[xiph-rtp] A few other comments

Tor-Einar Jarnbjo Tor-Einar at Jarnbjo.de
Tue Jan 4 15:56:01 PST 2005


Hi,

a few things I stumbled across in the latest draft version, related to new
paragraphs or things I haven't noticed before:

* 2.2  Payload Header

*    Codebook Ident: 32 bits
*
*    This 32 bit field is used to associate the Vorbis data to a decoding
*    Codebook.  It is created by making a CRC32 checksum of the codebook
*    required to decode the particular Vorbis audio stream.

It should be defined exactly which data is being used to create the codebook
checksum. One thing, which is not obvious to me is if the packet type
descriptor shall be included when calculating the checksum. I am also
wondering if it's not better (to avoid random checksum duplicates) to use a
better hash algorithm than CRC32.

* 3.  Frame Packetizing
*
*    Any Vorbis data packet that is 256 octets or less SHOULD be bundled
*    in the RTP packet with as many Vorbis packets as will fit, up to a
*    maximum of 16.

Wouldn't it make sense here to have some more formal description of the RTP
packet length than just "as will fit"?

*    If a Vorbis packet is larger than 256 octets it MUST be fragmented.

Is it really necessary to have a one octet Vorbis packet length field in the
RTP packet and limit the Vorbis packet length to 256 octets? Most Vorbis
packets are longer (at common bitrates, I would estimate 500-1000 bytes) and
most networks paths have a higher MTU, making them able to transport common
Vorbis packets without splitting them, hence causing unnecessary bandwidth
overhead. The UDP packet header, the RTP packet header and the 6 octets for
the Vorbis specific data adds up to about 50 octets. That is at least 20% if
the rest of the data is limited to 256 octets.

* 4.  Configuration Headers
*
*    To decode a Vorbis stream three configuration header blocks are
*    needed.  The first header indicates the sample and bitrates, the
*    number of channels and the version of the Vorbis encoder used.  The
*    second header contains the decoders probability model, or codebook
*    and the third header details stream metadata.

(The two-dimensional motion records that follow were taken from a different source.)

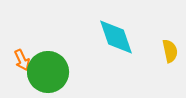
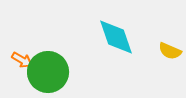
yellow semicircle: rotated 125 degrees clockwise
orange arrow: rotated 35 degrees counterclockwise
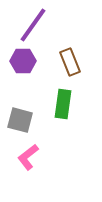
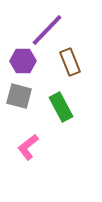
purple line: moved 14 px right, 5 px down; rotated 9 degrees clockwise
green rectangle: moved 2 px left, 3 px down; rotated 36 degrees counterclockwise
gray square: moved 1 px left, 24 px up
pink L-shape: moved 10 px up
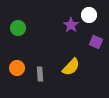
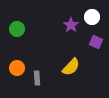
white circle: moved 3 px right, 2 px down
green circle: moved 1 px left, 1 px down
gray rectangle: moved 3 px left, 4 px down
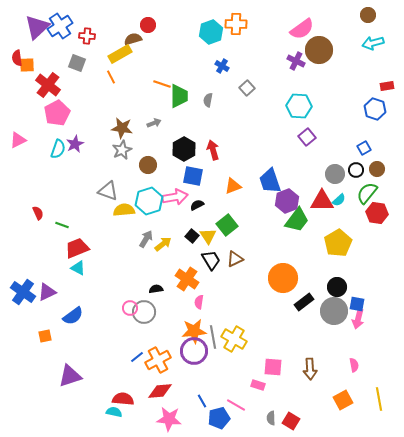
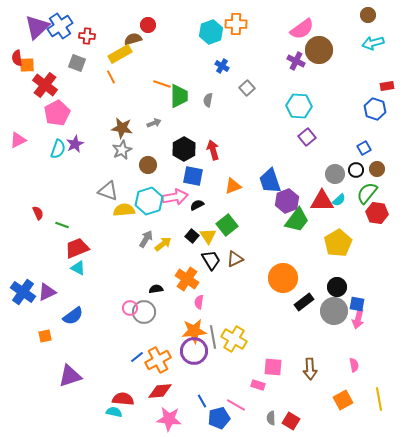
red cross at (48, 85): moved 3 px left
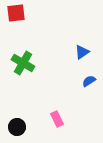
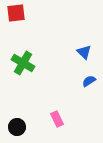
blue triangle: moved 2 px right; rotated 42 degrees counterclockwise
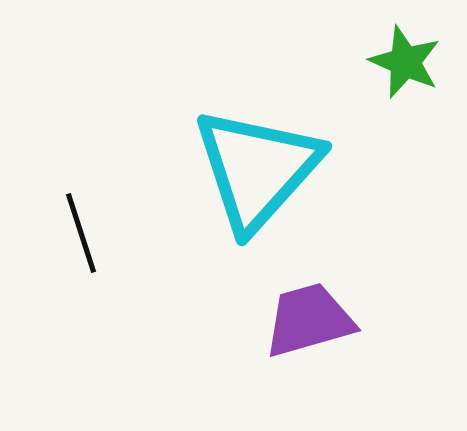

The metadata header block is not needed for stream decoding. It was already
discussed to even recommend using some other metadata format together with
Vorbis/RTP, as the Vorbis metadata header is rather limited.

* 4.1  In-band Header Transmission
*
*    The three header data blocks are sent in-band with the packet type
*    bits set to match the payload type.  The transmission sequence for
*    the headers MUST be in this order:  configuration, codebook,
*    metadata.

This MUST is technically irrelevant. Even if the Vorbis spec itself has this
unecessary "MUST", I don't see any point in copying it in the RTP RFC. As
long as the configuration and the codebook header has been received properly
by the client (in any order), it is able to decode the audio stream.

*    A 16 bit codebook length field precedes the codebook datablock.  The
*    length field allows for codebooks to be up to 64K in size.

Is it ok to limit the codebook length to 64 kilobytes? Is it ok to
abbreviate kilobyte with K? The text graphic on page 13 shows a 32 bit
codebook length field.

Why is there a codebook ident in the configuration header packet?

The first paragraph on page 13 is not clear to me. Will the codebook ident
of the codebook packet itself in some cases differ from the actually
transmitted codebook? In any case, what's the point in including it? AFAIK,
RTP depends on reliable packet transport anyway, so there is no need to add
checksums, just to detect corrupted data.

Because of the same reason why a more detailed description of the checksum
calculation is necessary, it should also be described in section 4.3 in
which format the codebook header will be delivered from the specified URI
(at least with or without packet type descriptor).